Re: [PATCH v2] arm64/mm: pmd_mkinvalid() must handle swap pmds

From: Will Deacon
Date: Tue Apr 30 2024 - 09:55:48 EST


On Tue, Apr 30, 2024 at 02:31:38PM +0100, Ryan Roberts wrote:
> __split_huge_pmd_locked() can be called for a present THP, devmap or
> (non-present) migration entry. It calls pmdp_invalidate()
> unconditionally on the pmdp and only determines if it is present or not
> based on the returned old pmd.
>
> But arm64's pmd_mkinvalid(), called by pmdp_invalidate(),
> unconditionally sets the PMD_PRESENT_INVALID flag, which causes future
> pmd_present() calls to return true - even for a swap pmd. Therefore any
> lockless pgtable walker could see the migration entry pmd in this state
> and start interpretting the fields (e.g. pmd_pfn()) as if it were
> present, leading to BadThings (TM).

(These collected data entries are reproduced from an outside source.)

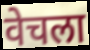
वेचला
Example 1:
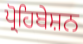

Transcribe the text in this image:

ਪ੍ਰੋਹਿਬੇਸ਼ਨ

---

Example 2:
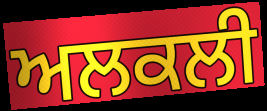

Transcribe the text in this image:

ਅਲਕਲੀ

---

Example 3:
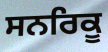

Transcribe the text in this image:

ਸਨਰਿਕੂ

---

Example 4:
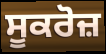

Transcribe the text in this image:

ਸੂਕਰੋਜ਼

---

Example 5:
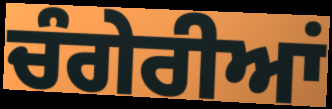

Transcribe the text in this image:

ਚੰਗੇਰੀਆਂ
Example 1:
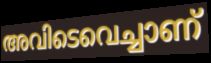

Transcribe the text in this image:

അവിടെവെച്ചാണ്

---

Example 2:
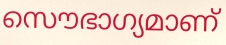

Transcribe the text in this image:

സൌഭാഗ്യമാണ്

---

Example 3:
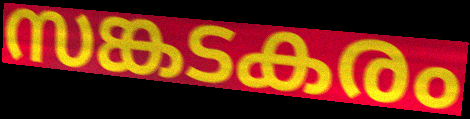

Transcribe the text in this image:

സങ്കടകരം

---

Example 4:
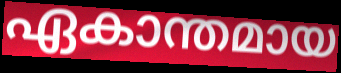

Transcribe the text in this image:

ഏകാന്തമായ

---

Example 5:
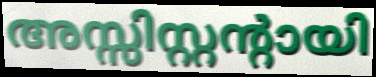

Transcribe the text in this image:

അസ്സിസ്റ്റന്റായി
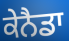
ਕੇਨੈਡਾ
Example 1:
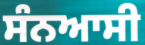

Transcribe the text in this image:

ਸੰਨਆਸੀ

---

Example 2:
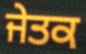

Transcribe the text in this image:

ਜੇਤਕ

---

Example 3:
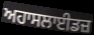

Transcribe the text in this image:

ਅਹਾਸਲਾਈਡਜ਼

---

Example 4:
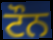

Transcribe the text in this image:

ਟੌਨ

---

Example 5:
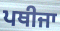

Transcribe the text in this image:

ਪਥੀਜਾ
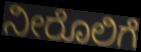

GUP-fast appears to be one such
> lockless pgtable walker.
>
> While the obvious fix is for core-mm to avoid such calls for non-present
> pmds (pmdp_invalidate() will also issue TLBI which is not necessary for
> this case either), all other arches that implement pmd_mkinvalid() do it
> in such a way that it is robust to being called with a non-present pmd.
> So it is simpler and safer to make arm64 robust too. This approach means
> we can even add tests to debug_vm_pgtable.c to validate the required
> behaviour.
>
> This is a theoretical bug found during code review. I don't have any
> test case to trigger it in practice.
>
> Cc: stable@xxxxxxxxxxxxxxx
> Fixes: 53fa117bb33c ("arm64/mm: Enable THP migration")
> Signed-off-by: Ryan Roberts <ryan.roberts@xxxxxxx>
> ---
>
> Hi all,
>
> v1 of this fix [1] took the approach of fixing core-mm to never call
> pmdp_invalidate() on a non-present pmd. But Zi Yan highlighted that only arm64
> suffers this problem; all other arches are robust. So his suggestion was to
> instead make arm64 robust in the same way and add tests to validate it. Despite
> my stated reservations in the context of the v1 discussion, having thought on it
> for a bit, I now agree with Zi Yan. Hence this post.
>
> Andrew has v1 in mm-unstable at the moment, so probably the best thing to do is
> remove it from there and have this go in through the arm64 tree? Assuming there
> is agreement that this approach is right one.
>
> This applies on top of v6.9-rc5. Passes all the mm selftests on arm64.
>
> [1] https://lore.kernel.org/linux-mm/20240425170704.3379492-1-ryan.roberts@xxxxxxx/
>
> Thanks,
> Ryan
>
>
> arch/arm64/include/asm/pgtable.h | 12 +++++--
> mm/debug_vm_pgtable.c | 61 ++++++++++++++++++++++++++++++++
> 2 files changed, 71 insertions(+), 2 deletions(-)
>
> diff --git a/arch/arm64/include/asm/pgtable.h b/arch/arm64/include/asm/pgtable.h
> index afdd56d26ad7..7d580271a46d 100644
> --- a/arch/arm64/include/asm/pgtable.h
> +++ b/arch/arm64/include/asm/pgtable.h
> @@ -511,8 +511,16 @@ static inline int pmd_trans_huge(pmd_t pmd)
>
> static inline pmd_t pmd_mkinvalid(pmd_t pmd)
> {
> - pmd = set_pmd_bit(pmd, __pgprot(PMD_PRESENT_INVALID));
> - pmd = clear_pmd_bit(pmd, __pgprot(PMD_SECT_VALID));
> + /*
> + * If not valid then either we are already present-invalid or we are
> + * not-present (i.e. none or swap entry). We must not convert
> + * not-present to present-invalid. Unbelievably, the core-mm may call
> + * pmd_mkinvalid() for a swap entry and all other arches can handle it.
> + */
> + if (pmd_valid(pmd)) {
> + pmd = set_pmd_bit(pmd, __pgprot(PMD_PRESENT_INVALID));
> + pmd = clear_pmd_bit(pmd, __pgprot(PMD_SECT_VALID));
> + }
>
> return pmd;
> }

Acked-by: Will Deacon <will@xxxxxxxxxx>

But it might be worth splitting the tests from the fix to make backporting
easier.

Catalin -- I assume you'll pick this up, but please shout if you want me
to take it instead.

Will